S. R. – [risos] Exato! 25.... Muito bom, otimista. [risos] Então, já tenho 52 anos, portanto mais 25 se calhar é demais, mas nunca se sabe. Nós realmente temos tido um percurso muito acidentado, com altos e baixos, e já tivemos várias vezes em risco de acabar…

Já há oito anos que retomámos estes apoios com a DGArtes, mas não era sustentado e, desde aí, tanto temos e conseguimos, como temos de reformular tudo. Portanto, há alguma instabilidade...

Este ano vamos fazer uma nova candidatura para quatro anos, pelo menos é esse o nosso desejo, e estamos com muita ansiedade sobre isso porque a equipa cresceu imenso. Mas vamos a ver o que acontece porque nós já por duas vezes fomos eliminados e depois fomos rebuscados. O dinheiro não chega porque a cultura tem a importância que tem, mínima, e os políticos não acreditam que a cultura e as artes em geral transformam as pessoas e não acreditam o suficiente. Portanto, toda essa mentalidade pequenina faz com que tentemos, mas não tenhamos força suficiente.

O que é o futuro da Real Pelágio? Não sei, mas espero bem que não seja acabar com a equipa daqui a um ano, que vai ser muito doloroso. Espero que a DGArtes evolua no que valoriza e que a educação esteja muito mais presente e seja maia valorizada. Esse é o meu maior desejo.

Estes 25 anos, para mim, é sempre um bocado estranho porque não me sinto nada velha, esqueço-me da minha idade constantemente, e até, por exemplo, este aniversário foi a Susana que levantou. Parece, na verdade, que este espetáculo tem que ver com o aniversário, mas na verdade não tem nada. É totalmente coincidência porque realmente estou a falar de um passado, de um arquivo, mas espero que isto sirva para outras direções das escolas se influenciarem por nós, outros professores, outros artistas, e quererem fazer de outra maneira. Artisticamente, gostava que os políticos acreditassem mais no nosso trabalho e que esta precariedade acabe. E este estatuto que agora foi lançado que realmente se concretize e que ajude os artistas a viverem momentos menos difíceis porque ainda existem.
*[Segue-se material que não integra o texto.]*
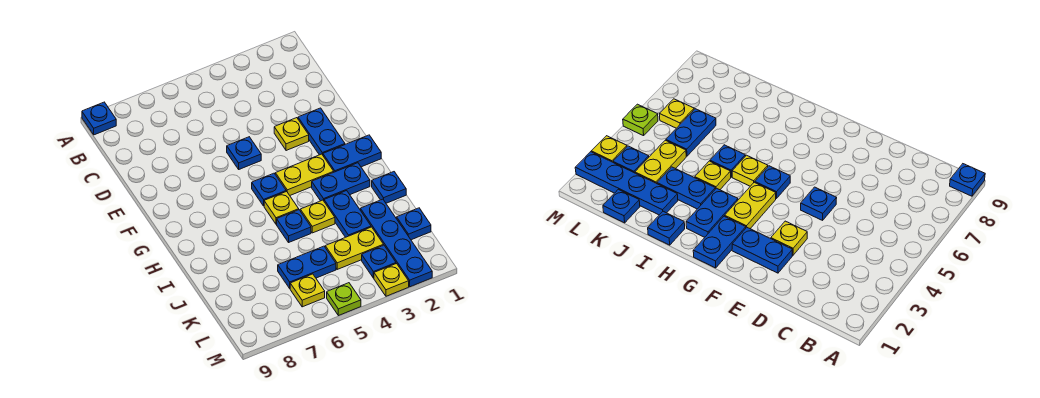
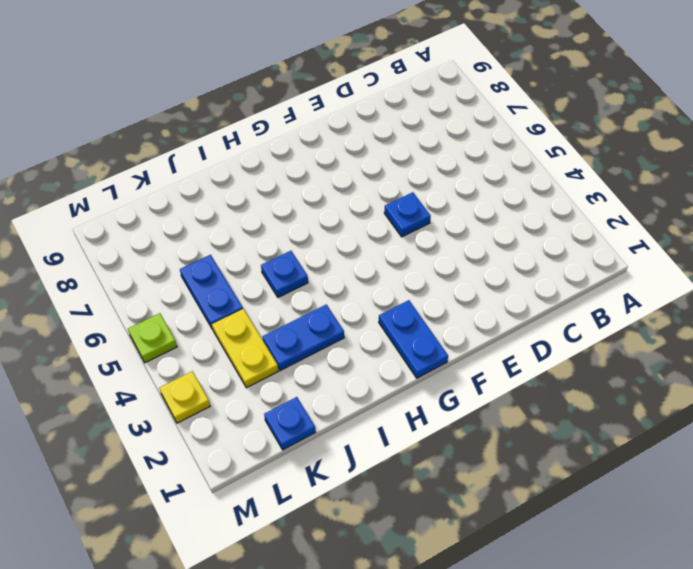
none -> blue plate A9 level 1
none -> blue plate E2:F2 level 1
none -> yellow plate E3 level 1

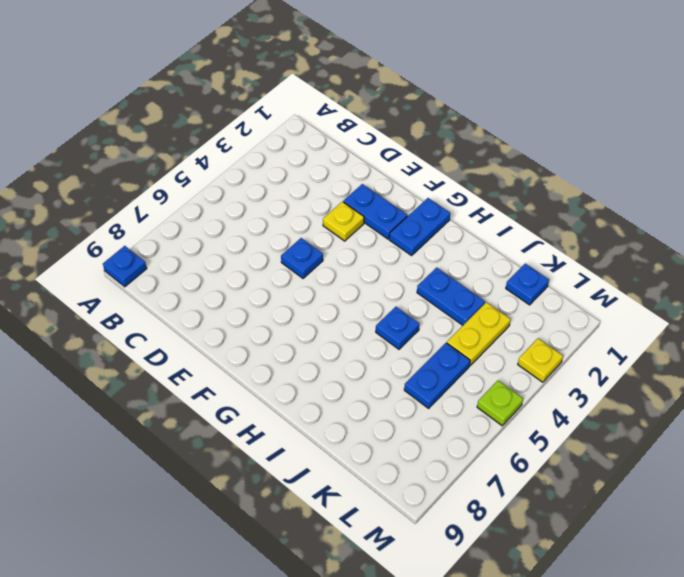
none -> yellow plate G3:G4 level 1
none -> blue plate G5 level 1
none -> blue plate H2:H3 level 1

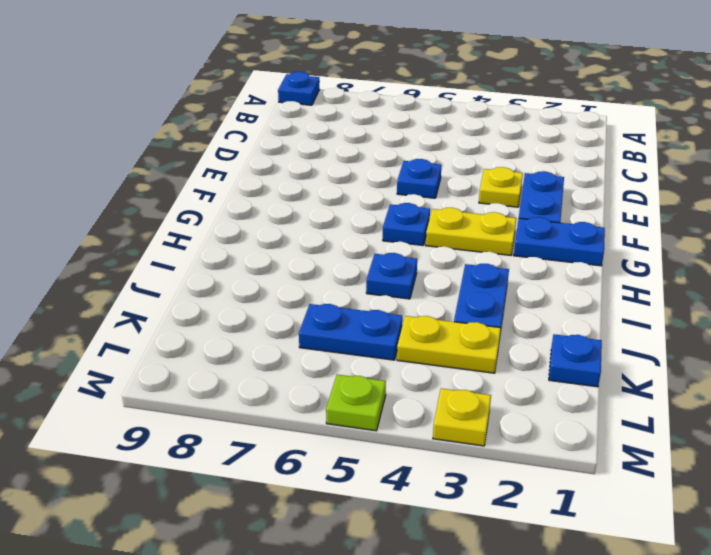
none -> blue plate H2:H3 level 1
none -> yellow plate H5 level 1
none -> blue plate I1 level 1

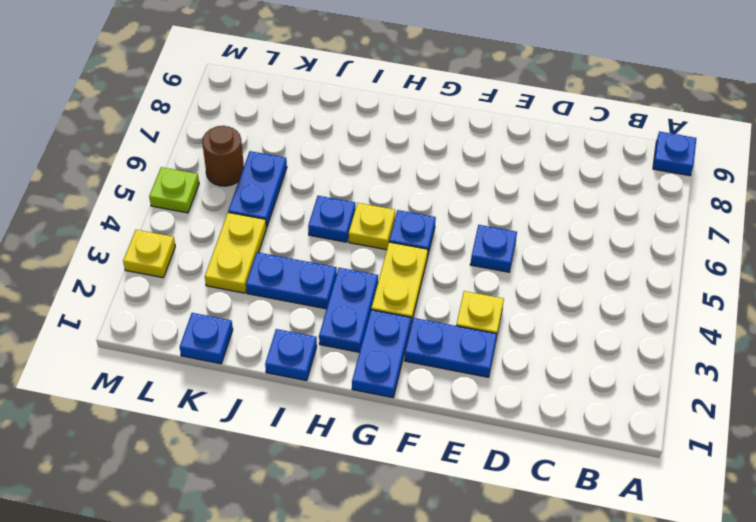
brown round brick L6 level 1 -> yellow plate L6 level 1
none -> yellow plate I4 level 1
none -> blue plate J2:M2 level 1
none -> blue plate L3 level 1

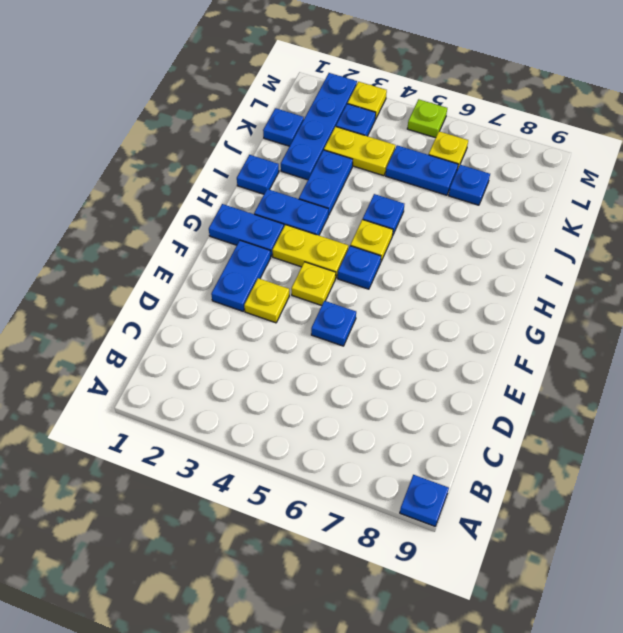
yellow plate F4 level 1 -> yellow plate I4 level 1
blue plate K7 level 1 -> none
Mais pensamento, mais reflexão…

G. – Gostava de acrescentar algo?

S. R. – Gostava só de terminar com esta citação de espetáculo que é da feminista e ativista Bell Hooks, “sempre pensamos os nossos heróis em conexão com a morte e a guerra”. É uma frase de que gosto muito e revela muito esta questão de quem são os nossos heróis e heroínas e as nossas mulheres.